**Extract to read:**
The announcement that Football Focus, that sturdy old warhorse of the Saturday lunchtime schedule, has at last been put out to grass after 52 years comes as no great surprise to anyone who has watched the BBC's long, slow surrender to the modern age. Audiences, we are told with the sort of pained sincerity usually reserved for a minor royal's minor scandal, have simply changed their habits. They nibble at highlights on demand, graze on podcasts, and scroll through social media while the kettle boils. Linear television, that quaint relic, has been declining since 2018, and the figures tell their own melancholy tale: from nearly 850,000 viewers in 2019 to somewhere around 564,000–600,000 by 2023. The corporation, ever the responsible guardian of the licence fee, must evolve or perish. Or at least pretend to evolve while quietly axing the bits that no longer pull their weight.
One feels a certain dry sympathy for the show's final host, Alex Scott. She has already declared, with the graceful pre-emptive strike of one who has seen the writing on the autocue, that she herself had planned to depart. No blame attaches to her personally. Scott is a former professional footballer who knows the game from the inside, and she has conducted herself with the sort of composure that suggests she could read the shipping forecast without causing a riot. The fault, if fault there be, lies not in the presenter but in the packaging — and in the peculiar modern compulsion to wrap every last scrap of sport in the bright, brittle cellophane of entertainment.

**Dataset content:**
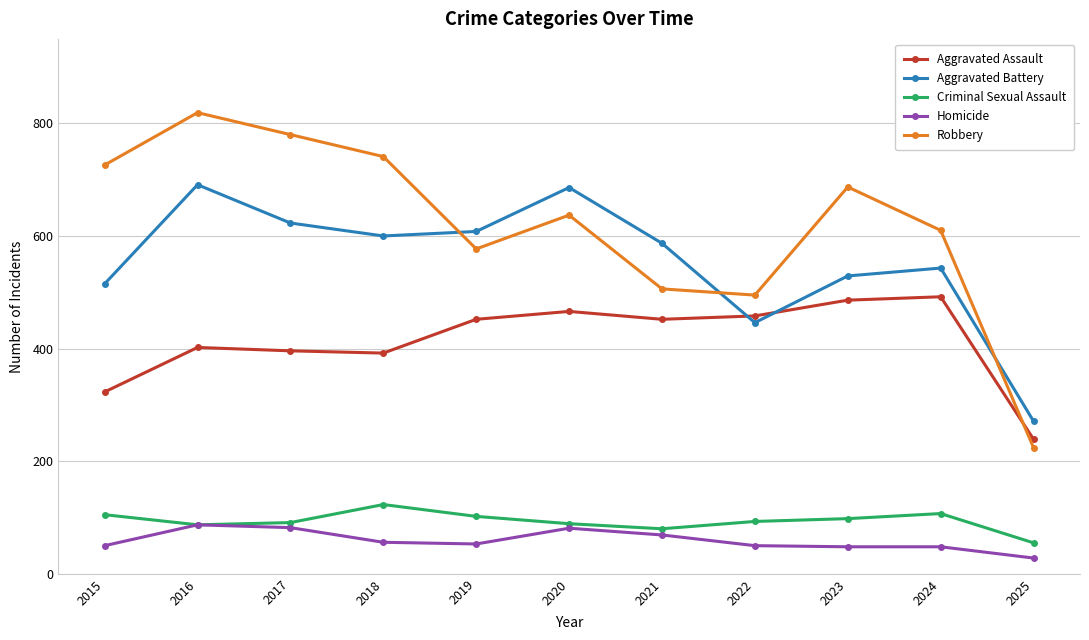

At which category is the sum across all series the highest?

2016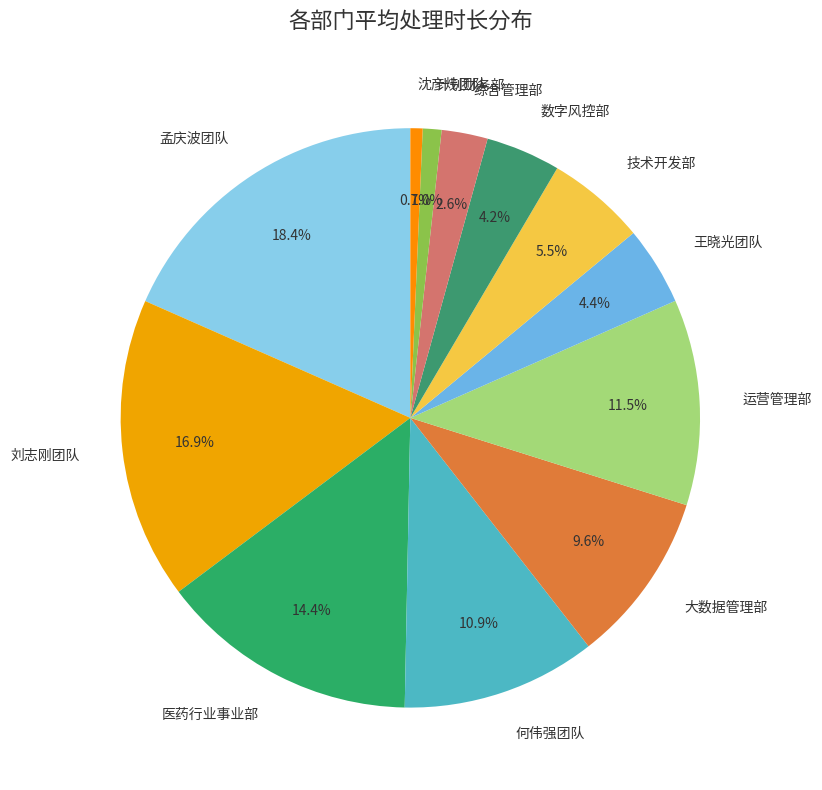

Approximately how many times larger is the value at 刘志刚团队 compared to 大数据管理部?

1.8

---

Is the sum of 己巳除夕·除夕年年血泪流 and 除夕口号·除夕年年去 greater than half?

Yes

**Questions:**
1. What three habits does the opinion piece on Football Focus say audiences now have in place of watching linear television?
2. What was Alex Scott's career before presenting, according to the Football Focus piece?
3. Carry on the opinion piece about Football Focus after its last sentence.

**Answers for each item:**
1. They nibble at highlights on demand, graze on podcasts, and scroll through social media while the kettle boils.

2. She is a former professional footballer.

3.
Sport, once content to be itself, has increasingly been asked to play the role of lifestyle accessory. Consider Formula One, that roaring cathedral of noise and money. Under the stewardship of Liberty Media, it has been transformed from a niche pursuit for petrolheads and engineers into something closer to a Netflix soap opera with very expensive cars. Drive to Survive did for motor racing what The Crown did for the Windsors: it turned insiders into characters, rivalries into plotlines, and the paddock into a catwalk. The result? A younger audience, a markedly higher proportion of women (now around 40% or more in some surveys), and a global boom in casual fandom. The actual racing — those long afternoons of tyre strategy and aerodynamic nuance — still happens, of course, but it is now flanked by celebrity cameos, glossy drama, and enough interpersonal tension to keep the gossip columns fed. The sport itself has not become worse; it has simply been asked to sing for its supper in a key more pleasing to the streaming gods.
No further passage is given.